YOUR TASK. Find the line with "So, to start, let’s say it together." in the data below. Repeat it and every line after it up to the end, exactly, but drop the pictures.

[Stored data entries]
• • •

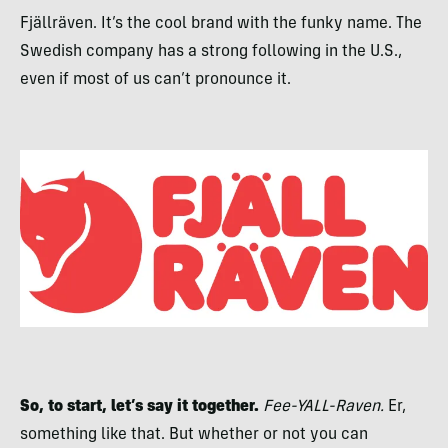
Fjällräven. It’s the cool brand with the funky name. The
Swedish company has a strong following in the U.S.,
even if most of us can’t pronounce it.
So, to start, let’s say it together.
Fee-YALL-Raven.
Er,
something like that. But whether or not you can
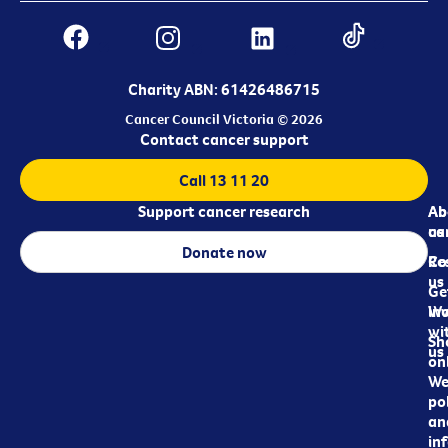
Charity ABN: 61426486715
Cancer Council Victoria © 2026
Contact cancer support
Call 13 11 20
Support cancer research
Ab
Ab
ca
us
Donate now
Re
Co
us
Ge
in
Wo
wi
Sh
us
on
We
pol
an
in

• • •

ANSWER BOX.
So, to start, let’s say it together.
Fee-YALL-Raven.
Er,
something like that. But whether or not you can
Charity ABN: 61426486715
Cancer Council Victoria © 2026
Contact cancer support
Call 13 11 20
Support cancer research
Ab
Ab
ca
us
Donate now
Re
Co
us
Ge
in
Wo
wi
Sh
us
on
We
pol
an
in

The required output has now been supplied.